From the age of 12 he's written everyday of his life, he says.
"Be your own person. Don't listen to anyone else. You must love what you do and do what you love." He says that he learned to "get rid of anyone who doubted me."
His first stories appeared in "Weird Tales."
Writing "is what I loved. That's the thing that I must tell you over an over." All these things he learned in the library, he says.
And "be careful to whom you listen."
He explains that through the years "he wrote his Martian stories" his young wife supported them. He told the story of traveling to New York City and talking to a prospective publisher, who suggested to him that he might want to weave all the Martian stories he had written into a tapestry and call it the "Martian Chronicles."
He stayed up all night to put the material together into an outline for his prospective editor, which paid him $700 the next day. On that very day, he sold the Illustrated Man to the same buyer for $700 as well.
He told a story about running to a carnival to see "Mr. Electrical" and the "Illustrated Man" at the age of twelve, "exchanging philosophies" with the people who worked there, one of whom believed that the young boy was the reincarnated comrade who had been killed in World War I.

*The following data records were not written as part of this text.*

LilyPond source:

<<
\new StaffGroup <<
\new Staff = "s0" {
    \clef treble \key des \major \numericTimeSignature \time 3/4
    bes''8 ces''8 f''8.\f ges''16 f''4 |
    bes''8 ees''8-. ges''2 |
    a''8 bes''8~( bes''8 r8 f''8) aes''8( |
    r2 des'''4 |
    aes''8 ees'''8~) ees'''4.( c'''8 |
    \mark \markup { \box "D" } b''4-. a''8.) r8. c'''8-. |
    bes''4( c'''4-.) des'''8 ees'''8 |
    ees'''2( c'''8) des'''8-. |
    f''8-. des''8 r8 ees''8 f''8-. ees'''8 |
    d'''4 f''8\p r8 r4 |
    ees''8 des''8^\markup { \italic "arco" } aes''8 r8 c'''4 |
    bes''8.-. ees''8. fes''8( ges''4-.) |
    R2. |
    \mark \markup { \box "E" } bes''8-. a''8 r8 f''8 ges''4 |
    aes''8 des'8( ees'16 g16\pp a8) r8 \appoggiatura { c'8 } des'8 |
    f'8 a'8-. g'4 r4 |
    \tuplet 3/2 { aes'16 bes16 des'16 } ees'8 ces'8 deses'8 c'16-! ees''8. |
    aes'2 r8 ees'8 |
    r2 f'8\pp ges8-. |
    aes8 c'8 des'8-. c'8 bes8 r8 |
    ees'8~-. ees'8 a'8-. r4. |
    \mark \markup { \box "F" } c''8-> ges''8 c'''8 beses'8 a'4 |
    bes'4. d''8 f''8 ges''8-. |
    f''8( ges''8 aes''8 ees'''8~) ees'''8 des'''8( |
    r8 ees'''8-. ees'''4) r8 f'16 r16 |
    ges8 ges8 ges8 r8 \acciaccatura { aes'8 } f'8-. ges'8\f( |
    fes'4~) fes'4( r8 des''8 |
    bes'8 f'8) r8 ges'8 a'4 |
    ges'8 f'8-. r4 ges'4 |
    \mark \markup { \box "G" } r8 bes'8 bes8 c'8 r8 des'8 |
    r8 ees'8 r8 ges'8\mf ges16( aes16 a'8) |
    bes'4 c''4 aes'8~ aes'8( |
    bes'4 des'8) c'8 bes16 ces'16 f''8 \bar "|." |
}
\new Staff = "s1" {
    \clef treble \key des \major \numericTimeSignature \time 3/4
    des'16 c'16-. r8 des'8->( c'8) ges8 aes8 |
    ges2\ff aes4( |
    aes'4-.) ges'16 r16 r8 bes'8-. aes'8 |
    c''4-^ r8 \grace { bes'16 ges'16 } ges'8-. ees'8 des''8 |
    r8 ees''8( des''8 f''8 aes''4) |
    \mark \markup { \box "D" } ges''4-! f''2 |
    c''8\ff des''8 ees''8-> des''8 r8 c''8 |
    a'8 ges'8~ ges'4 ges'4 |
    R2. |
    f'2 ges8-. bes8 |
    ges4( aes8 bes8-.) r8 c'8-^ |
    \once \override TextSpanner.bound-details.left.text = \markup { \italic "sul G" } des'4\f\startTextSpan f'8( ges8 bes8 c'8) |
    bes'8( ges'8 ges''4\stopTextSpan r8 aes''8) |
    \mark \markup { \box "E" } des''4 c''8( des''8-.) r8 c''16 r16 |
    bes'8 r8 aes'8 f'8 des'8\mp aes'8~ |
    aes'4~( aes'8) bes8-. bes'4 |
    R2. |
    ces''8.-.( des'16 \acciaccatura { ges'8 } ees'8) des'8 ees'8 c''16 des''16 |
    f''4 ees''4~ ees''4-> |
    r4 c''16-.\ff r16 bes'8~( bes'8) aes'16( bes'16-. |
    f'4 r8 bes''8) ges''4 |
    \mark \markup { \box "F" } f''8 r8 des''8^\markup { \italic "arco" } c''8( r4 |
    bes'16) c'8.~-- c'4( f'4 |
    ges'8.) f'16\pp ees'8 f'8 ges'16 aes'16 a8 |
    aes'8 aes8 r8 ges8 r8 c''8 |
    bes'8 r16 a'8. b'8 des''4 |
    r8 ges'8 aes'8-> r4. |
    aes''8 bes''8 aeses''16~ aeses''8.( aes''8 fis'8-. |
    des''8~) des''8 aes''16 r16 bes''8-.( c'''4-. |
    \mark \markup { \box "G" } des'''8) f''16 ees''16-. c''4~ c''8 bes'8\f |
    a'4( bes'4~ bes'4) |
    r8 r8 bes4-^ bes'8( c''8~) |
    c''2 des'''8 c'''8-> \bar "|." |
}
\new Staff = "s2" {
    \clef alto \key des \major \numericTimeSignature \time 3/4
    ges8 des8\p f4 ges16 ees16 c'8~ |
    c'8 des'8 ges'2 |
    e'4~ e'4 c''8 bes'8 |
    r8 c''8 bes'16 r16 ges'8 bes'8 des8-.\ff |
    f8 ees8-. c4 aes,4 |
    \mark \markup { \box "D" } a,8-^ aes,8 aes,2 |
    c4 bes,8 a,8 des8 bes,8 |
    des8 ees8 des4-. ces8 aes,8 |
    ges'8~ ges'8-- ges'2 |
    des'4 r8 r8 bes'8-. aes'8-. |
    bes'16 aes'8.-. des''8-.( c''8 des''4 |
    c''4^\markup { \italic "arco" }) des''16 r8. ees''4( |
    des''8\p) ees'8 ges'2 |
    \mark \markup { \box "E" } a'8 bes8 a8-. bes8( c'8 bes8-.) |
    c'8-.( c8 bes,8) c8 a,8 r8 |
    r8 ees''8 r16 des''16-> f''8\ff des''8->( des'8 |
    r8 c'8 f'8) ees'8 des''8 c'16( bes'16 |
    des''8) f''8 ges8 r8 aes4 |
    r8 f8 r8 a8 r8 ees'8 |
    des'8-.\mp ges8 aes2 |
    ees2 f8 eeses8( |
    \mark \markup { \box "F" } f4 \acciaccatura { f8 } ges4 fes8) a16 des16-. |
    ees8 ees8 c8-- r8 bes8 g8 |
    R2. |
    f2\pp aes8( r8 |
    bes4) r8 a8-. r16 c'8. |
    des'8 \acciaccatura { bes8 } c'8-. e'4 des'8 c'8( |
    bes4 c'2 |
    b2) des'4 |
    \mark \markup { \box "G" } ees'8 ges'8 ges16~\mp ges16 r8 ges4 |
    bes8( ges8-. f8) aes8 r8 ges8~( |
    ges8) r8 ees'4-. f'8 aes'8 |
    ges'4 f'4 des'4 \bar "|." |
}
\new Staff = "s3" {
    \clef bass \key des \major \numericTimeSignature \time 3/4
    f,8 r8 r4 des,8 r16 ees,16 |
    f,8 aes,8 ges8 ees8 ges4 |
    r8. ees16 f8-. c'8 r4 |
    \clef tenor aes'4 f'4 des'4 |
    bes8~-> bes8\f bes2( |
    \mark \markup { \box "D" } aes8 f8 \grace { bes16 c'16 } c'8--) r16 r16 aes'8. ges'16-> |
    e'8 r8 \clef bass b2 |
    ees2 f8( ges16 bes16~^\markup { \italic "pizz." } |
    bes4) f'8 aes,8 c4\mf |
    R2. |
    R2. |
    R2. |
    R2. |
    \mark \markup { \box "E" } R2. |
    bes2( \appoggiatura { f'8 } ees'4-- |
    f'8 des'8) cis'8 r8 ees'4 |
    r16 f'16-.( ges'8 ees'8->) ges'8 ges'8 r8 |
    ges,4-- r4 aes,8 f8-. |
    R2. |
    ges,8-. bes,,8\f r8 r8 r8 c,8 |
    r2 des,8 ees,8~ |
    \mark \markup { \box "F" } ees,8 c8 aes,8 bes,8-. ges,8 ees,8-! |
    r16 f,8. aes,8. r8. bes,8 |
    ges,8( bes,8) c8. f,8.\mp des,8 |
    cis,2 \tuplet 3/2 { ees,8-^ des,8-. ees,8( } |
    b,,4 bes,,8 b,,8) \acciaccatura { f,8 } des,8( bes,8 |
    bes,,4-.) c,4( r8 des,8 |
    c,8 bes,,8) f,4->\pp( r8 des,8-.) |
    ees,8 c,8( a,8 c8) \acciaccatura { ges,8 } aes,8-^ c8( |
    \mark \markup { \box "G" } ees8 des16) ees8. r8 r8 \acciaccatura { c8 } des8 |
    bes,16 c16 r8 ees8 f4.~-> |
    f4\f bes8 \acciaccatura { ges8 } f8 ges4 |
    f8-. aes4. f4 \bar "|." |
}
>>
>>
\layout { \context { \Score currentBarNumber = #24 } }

He also recounts the story of writing Fahrenheit 451 over a period of days in a library "to protect that library" - he said he worried about Hitler's burning of books.
Having given us examples of all his loves and where they had led he said, "jump and build your wings on your the way down."
Answering questions, he said Edgar Rice Burroughs was the inspiration for his Martian stories. "Once you know how to read and write, you know how to think."